RECORDS FOR THE TASK:
◇ ◇ ◇ ◇ ◇ ◇ ◇

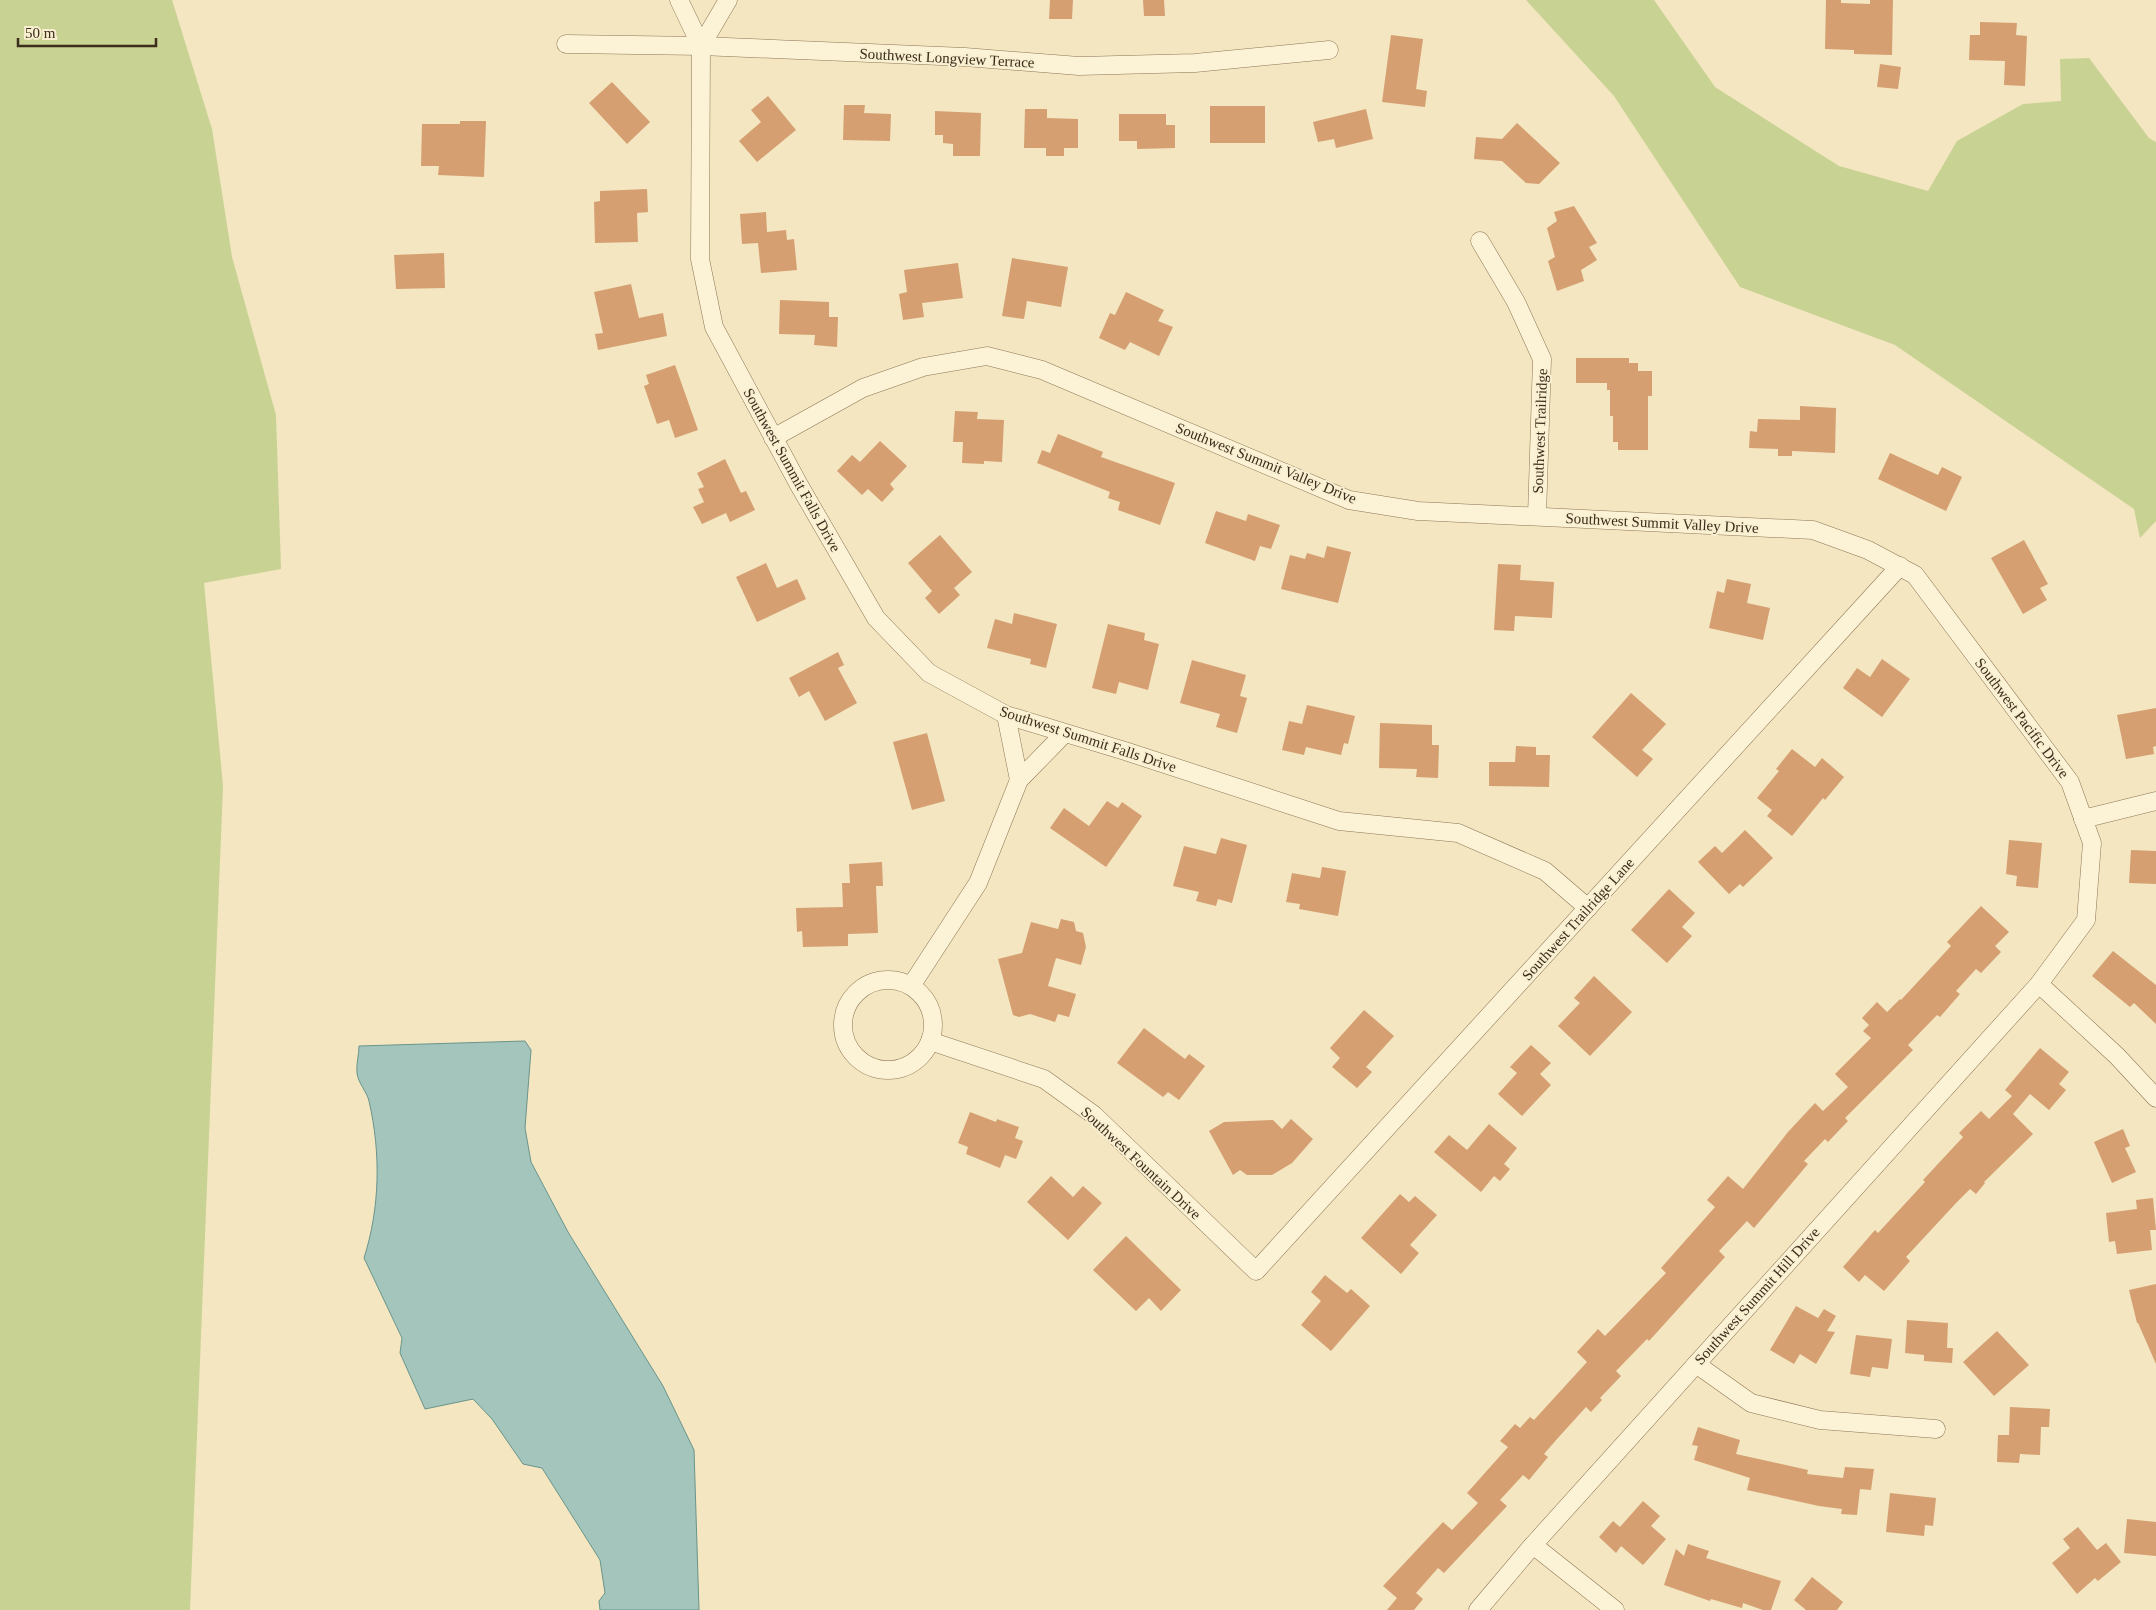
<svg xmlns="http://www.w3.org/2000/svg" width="2156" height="1610" font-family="Georgia,serif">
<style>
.green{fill:#c8d293}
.water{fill:#a4c5bc;stroke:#69948b}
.building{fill:#d59f72}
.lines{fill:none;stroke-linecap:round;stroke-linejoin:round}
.minor-casing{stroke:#8e7656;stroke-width:19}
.minor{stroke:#fcf2d5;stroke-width:18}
.labels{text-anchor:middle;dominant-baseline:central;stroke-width:4;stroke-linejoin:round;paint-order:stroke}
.street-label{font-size:15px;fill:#3c2d1c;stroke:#f9efd1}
</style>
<rect width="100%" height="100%" fill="#f3e6c0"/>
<g class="green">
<polygon points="0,0 172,0 212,129 232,257 276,415 281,569 204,583 223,786 190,1610 0,1610"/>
<polygon points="1526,0 1654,0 1715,87 1839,166 1928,191 1957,141 2023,104 2061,101 2060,59 2089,58 2149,138 2156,142 2156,521 2140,538 2134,509 1895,345 1740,287 1614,96"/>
</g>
<path class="water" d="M525,1041L531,1050L525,1128L531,1162L568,1232L663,1386L694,1450L699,1610H600L599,1601L605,1593L600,1560L542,1468L523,1464L492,1419L473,1399L425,1409L400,1353L402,1338L364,1258C380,1208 381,1153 369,1101C367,1092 358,1083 357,1073C356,1065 359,1054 359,1046Z"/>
<g class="building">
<polygon points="1050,0 1073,0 1072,19 1049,19"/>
<polygon points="1143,0 1164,0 1165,16 1144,16"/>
<polygon points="1826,0 1841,0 1841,3 1870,4 1870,0 1893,0 1892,55 1854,54 1854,50 1825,49"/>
<polygon points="1980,22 2017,23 2016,35 2027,36 2025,86 2004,85 2005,61 1969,60 1970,35 1980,35"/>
<polygon points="1391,35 1423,39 1416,89 1427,91 1425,107 1382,102"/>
<polygon points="1880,64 1901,67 1898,89 1877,87"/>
<polygon points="612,82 650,122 627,144 589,103"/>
<polygon points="768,96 796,130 757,162 739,141 761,122 751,110"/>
<polygon points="844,105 865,105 864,113 891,114 890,141 843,140"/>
<rect x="1210" y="106" width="55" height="37"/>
<polygon points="1025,109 1047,109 1047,118 1078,119 1078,148 1064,148 1064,156 1046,156 1046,148 1024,148"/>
<polygon points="1366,109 1373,139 1336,148 1334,139 1318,142 1313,122"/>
<polygon points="935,111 981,113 980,156 953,156 953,144 943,143 943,135 935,135"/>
<polygon points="1119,114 1166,114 1166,125 1175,125 1175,148 1137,149 1137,141 1119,141"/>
<polygon points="460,121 486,121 484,177 438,175 439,166 421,166 422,124 460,124"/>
<polygon points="1517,123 1560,163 1539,184 1526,183 1502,161 1474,159 1476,137 1502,139"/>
<polygon points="647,189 648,212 637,213 638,242 595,243 594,202 600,201 600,191"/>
<polygon points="1574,206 1597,243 1589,247 1597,260 1581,270 1584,281 1557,291 1548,261 1555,257 1547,228 1557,221 1554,212"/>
<polygon points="766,212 767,232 786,230 787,240 794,239 797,270 761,273 758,243 742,244 740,214"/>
<polygon points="444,253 445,288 396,289 394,255"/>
<polygon points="1012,258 1068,267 1061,307 1027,301 1024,319 1002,316"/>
<polygon points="958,263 963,298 922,303 924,317 903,320 899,294 907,292 904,270"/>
<polygon points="631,284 639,318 663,313 667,336 598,350 595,334 603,333 594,292"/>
<polygon points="1126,292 1164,310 1158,321 1173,327 1159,356 1130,342 1125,350 1099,338 1110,313 1115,315"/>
<polygon points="780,300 829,302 829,317 838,317 837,347 814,345 815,335 779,334"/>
<polygon points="1576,358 1629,358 1629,363 1638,363 1638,371 1652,371 1652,396 1648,396 1648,450 1618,450 1618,442 1613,442 1613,416 1610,416 1610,390 1607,390 1607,383 1576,383"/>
<polygon points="675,365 698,430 675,438 669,420 657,424 644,386 649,384 646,375"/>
<polygon points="1800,406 1836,408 1835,453 1792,451 1792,456 1778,456 1778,449 1749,448 1750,431 1757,432 1758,419 1800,420"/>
<polygon points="955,411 978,412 977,419 1004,420 1002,462 984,461 984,464 962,463 963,442 953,442"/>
<polygon points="1058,434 1103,452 1101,457 1175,483 1160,525 1118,510 1120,502 1108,498 1110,492 1037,463 1042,450 1050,453"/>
<polygon points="880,441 907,466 890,484 894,489 882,502 868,489 862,495 837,471 852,455 860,462"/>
<polygon points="1890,453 1938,475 1942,467 1962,477 1946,511 1878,479"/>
<polygon points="725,459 741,493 746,491 755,510 730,522 726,513 702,524 693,507 704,502 698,489 704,487 697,473"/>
<polygon points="1216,511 1246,521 1248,514 1280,525 1271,549 1260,546 1255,561 1205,543"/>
<polygon points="940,535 972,572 954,588 960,595 939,614 925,598 932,591 908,563"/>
<polygon points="2024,540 2048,584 2040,588 2047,600 2023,614 1991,558"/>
<polygon points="1327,546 1351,552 1338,603 1281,589 1290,555 1305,559 1307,553 1324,558"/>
<polygon points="766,563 777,588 797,579 806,599 757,622 736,577"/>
<polygon points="1498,564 1521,565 1520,580 1554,582 1552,618 1515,616 1514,631 1494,630"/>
<polygon points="1727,579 1751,584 1747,603 1770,608 1763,640 1709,628 1717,591 1724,593"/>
<polygon points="1014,613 1057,624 1046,668 1030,664 1031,659 987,648 995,619 1012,624"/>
<polygon points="1108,624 1145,633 1144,640 1159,644 1148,690 1119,682 1116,694 1092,688"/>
<polygon points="838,652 844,665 838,668 857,703 825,721 809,691 799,697 789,678"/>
<polygon points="1882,659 1910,679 1882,717 1843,688 1857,668 1870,677"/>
<polygon points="1192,660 1246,675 1240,696 1247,698 1237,733 1216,727 1220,714 1180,703"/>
<polygon points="1631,693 1666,724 1642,750 1653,759 1637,777 1592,737"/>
<polygon points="1307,705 1355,716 1348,744 1344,743 1341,755 1306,747 1304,755 1282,750 1289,721 1302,724"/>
<polygon points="2156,708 2156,746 2153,747 2154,754 2126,759 2117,715"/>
<polygon points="1380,723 1432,725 1432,745 1439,745 1438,778 1416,777 1417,769 1379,768"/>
<polygon points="927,733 945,801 912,810 893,742"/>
<polygon points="1516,746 1536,747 1536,755 1550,755 1549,787 1489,786 1489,762 1515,762"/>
<polygon points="1792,749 1815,767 1822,758 1844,777 1825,800 1823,798 1792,836 1767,816 1772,810 1757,798 1779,771 1776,769"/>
<polygon points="1107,801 1118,808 1122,802 1142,816 1106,867 1050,828 1064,808 1089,826"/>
<polygon points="1745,830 1773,858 1743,887 1740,884 1729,894 1698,862 1715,846 1722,853"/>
<polygon points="1221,838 1247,845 1232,903 1218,899 1216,906 1196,901 1199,892 1173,886 1184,846 1216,854"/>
<polygon points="2009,840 2042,843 2038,888 2016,886 2017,876 2006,874"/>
<polygon points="2131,850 2156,851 2156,884 2129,883"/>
<polygon points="882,862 883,886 876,886 878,933 848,934 848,946 803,947 802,931 797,932 796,908 843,907 842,883 850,883 849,864"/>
<polygon points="1322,867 1346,871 1338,916 1299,909 1300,904 1286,902 1292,873 1320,878"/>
<polygon points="1669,889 1695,913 1682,927 1692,936 1667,963 1631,930"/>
<polygon points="1981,906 2009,932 1995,946 2001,952 1981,973 1976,969 1956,991 1960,994 1940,1017 1937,1015 1908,1045 1913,1050 1845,1118 1848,1121 1828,1142 1825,1139 1804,1161 1808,1164 1754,1228 1747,1221 1719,1251 1725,1257 1649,1341 1647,1339 1616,1371 1621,1376 1600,1398 1602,1400 1591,1412 1586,1407 1557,1439 1544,1454 1548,1457 1529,1480 1523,1475 1500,1500 1507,1506 1444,1573 1438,1568 1416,1593 1423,1599 1414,1610 1387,1610 1397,1598 1383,1586 1443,1522 1452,1530 1478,1503 1467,1493 1508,1447 1500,1441 1515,1424 1520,1428 1530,1417 1534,1420 1587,1362 1577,1352 1598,1329 1605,1336 1666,1273 1661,1268 1715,1207 1707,1200 1728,1176 1743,1189 1788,1132 1815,1103 1823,1111 1848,1087 1835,1074 1871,1038 1863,1031 1869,1025 1862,1018 1877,1002 1887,1012 1900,999 1901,1000 1951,946 1947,942"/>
<polygon points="1061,919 1074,922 1076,931 1083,933 1086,947 1081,965 1056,958 1048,986 1076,994 1069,1017 1058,1014 1055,1022 1030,1014 1019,1017 1013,1015 998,959 1022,953 1031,922 1058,929"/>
<polygon points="2113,951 2156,985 2156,1024 2134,1003 2130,1007 2092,976"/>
<polygon points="1594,976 1632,1012 1590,1056 1558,1026 1580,1003 1574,998"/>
<polygon points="1364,1010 1394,1036 1366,1067 1372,1072 1357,1088 1332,1067 1340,1058 1330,1048"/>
<polygon points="1144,1028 1185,1059 1189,1054 1205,1066 1179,1100 1168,1092 1163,1097 1117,1063"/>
<polygon points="1531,1045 1551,1063 1540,1074 1551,1085 1522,1116 1498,1094 1517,1073 1510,1067"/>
<polygon points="2040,1048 2069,1072 2059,1084 2066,1090 2049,1110 2030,1094 2013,1114 2033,1134 1984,1182 1985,1183 1976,1194 1970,1189 1957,1202 1906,1257 1910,1261 1884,1291 1865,1275 1859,1282 1843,1267 1875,1230 1878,1233 1925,1182 1923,1180 1963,1137 1959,1133 1981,1111 1989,1119 2012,1096 2005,1090"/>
<polygon points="970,1112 996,1122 997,1119 1019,1127 1015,1138 1023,1141 1016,1159 1005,1155 1000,1168 966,1154 968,1147 958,1143"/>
<polygon points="1291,1119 1313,1139 1292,1163 1272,1175 1247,1175 1240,1170 1233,1175 1209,1131 1224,1122 1273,1120 1282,1129"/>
<polygon points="1489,1124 1517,1148 1504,1164 1510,1169 1500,1181 1494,1176 1481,1192 1434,1152 1449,1135 1467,1150"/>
<polygon points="2123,1129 2130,1146 2125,1148 2136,1172 2112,1183 2094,1142"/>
<polygon points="1051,1176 1073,1197 1083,1186 1102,1203 1068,1240 1027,1202"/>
<polygon points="1400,1194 1409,1202 1415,1196 1437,1215 1410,1245 1419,1253 1401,1274 1361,1238"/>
<polygon points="2153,1198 2156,1230 2150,1230 2152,1250 2117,1254 2115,1241 2109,1242 2106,1213 2137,1209 2136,1200"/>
<polygon points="1126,1236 1181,1290 1161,1311 1149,1298 1136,1311 1093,1270"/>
<polygon points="1325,1275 1347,1293 1351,1289 1370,1306 1331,1351 1301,1325 1321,1301 1311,1292"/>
<polygon points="2156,1284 2156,1364 2138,1323 2137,1323 2129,1290"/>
<polygon points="1796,1306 1818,1318 1824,1309 1836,1316 1827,1331 1835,1332 1816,1364 1800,1354 1794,1364 1770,1350"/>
<polygon points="1907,1320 1948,1323 1947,1348 1953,1348 1952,1363 1924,1361 1924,1355 1905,1353"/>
<polygon points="1997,1331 2029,1365 1994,1396 1963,1362"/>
<polygon points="1856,1335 1892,1339 1888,1369 1872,1367 1870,1377 1850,1374"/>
<polygon points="2010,1407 2050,1409 2049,1427 2041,1427 2040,1455 2020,1454 2019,1463 1997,1462 1998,1435 2009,1435"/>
<polygon points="1698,1427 1740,1440 1736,1454 1808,1470 1807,1474 1843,1478 1845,1467 1874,1469 1871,1490 1860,1489 1857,1515 1841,1514 1842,1509 1819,1506 1747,1490 1750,1478 1694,1460 1698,1446 1692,1445"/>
<polygon points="1890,1493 1936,1498 1933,1526 1925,1525 1924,1536 1886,1532"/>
<polygon points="1643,1501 1660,1516 1651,1526 1666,1539 1643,1565 1621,1546 1616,1553 1599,1537 1613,1521 1620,1527"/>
<polygon points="2127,1519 2156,1522 2156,1556 2124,1553"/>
<polygon points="2078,1527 2097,1550 2106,1543 2121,1562 2098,1581 2095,1578 2077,1594 2052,1563 2070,1548 2063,1539"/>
<polygon points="1688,1544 1709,1551 1706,1558 1781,1581 1771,1610 1763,1610 1743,1603 1742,1608 1711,1599 1710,1601 1664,1585 1676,1549 1684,1556"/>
<polygon points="1812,1577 1843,1602 1837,1610 1806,1610 1794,1600"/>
</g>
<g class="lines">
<g class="minor-casing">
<g id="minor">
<polyline points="679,0 701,46 700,259 714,327 799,485 876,618 929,673 1006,715 1125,751 1339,821 1458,833 1545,871 1588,908"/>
<polyline points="566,44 701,46 965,57 1079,66 1195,63 1329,50"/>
<polyline points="701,46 728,0"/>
<polyline points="1480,241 1516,302 1542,359 1537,516"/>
<polyline points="773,438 863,388 923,367 987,356 1042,370 1349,500 1418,511 1813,530 1868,550 1915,575 2070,782 2092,843 2086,920 2039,984 1533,1545 1478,1610"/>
<polyline points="1006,715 1019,780"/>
<polyline points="2083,819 2156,801"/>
<circle cx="888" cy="1025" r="45"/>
<polyline points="2039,984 2117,1056 2156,1098"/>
<polyline points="911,986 978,883 1019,780 1064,734"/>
<polyline points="930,1041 1044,1079 1094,1115 1256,1271 1900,566"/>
<polyline points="1696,1364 1751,1403 1820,1420 1936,1429"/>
<polyline points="1533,1545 1615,1610"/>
</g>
</g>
<use href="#minor" class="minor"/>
</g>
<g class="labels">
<g class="street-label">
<text transform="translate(947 58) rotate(3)">Southwest Longview Terrace</text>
<text transform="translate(1540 431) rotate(-88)">Southwest Trailridge</text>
<text transform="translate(1266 463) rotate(22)">Southwest Summit Valley Drive</text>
<text transform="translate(792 470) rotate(61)">Southwest Summit Falls Drive</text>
<text transform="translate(1662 523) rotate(3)">Southwest Summit Valley Drive</text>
<text transform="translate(2022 718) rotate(53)">Southwest Pacific Drive</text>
<text transform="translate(1088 739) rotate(18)">Southwest Summit Falls Drive</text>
<text transform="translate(1578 919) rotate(-48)">Southwest Trailridge Lane</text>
<text transform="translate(1141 1163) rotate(43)">Southwest Fountain Drive</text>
<text transform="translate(1757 1296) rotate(-48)">Southwest Summit Hill Drive</text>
</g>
</g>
<path d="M18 38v8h138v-8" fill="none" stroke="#3c2d1c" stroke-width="2.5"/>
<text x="25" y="38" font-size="15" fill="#3c2d1c" stroke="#f9efd1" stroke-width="4" paint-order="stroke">50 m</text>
</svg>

◇ ◇ ◇ ◇ ◇ ◇ ◇

TASK DETAILS: In the listing above, find every line with the word "lines" and copy it.

RESPONSE FOR THIS EXERCISE:
.lines{fill:none;stroke-linecap:round;stroke-linejoin:round}
<g class="lines">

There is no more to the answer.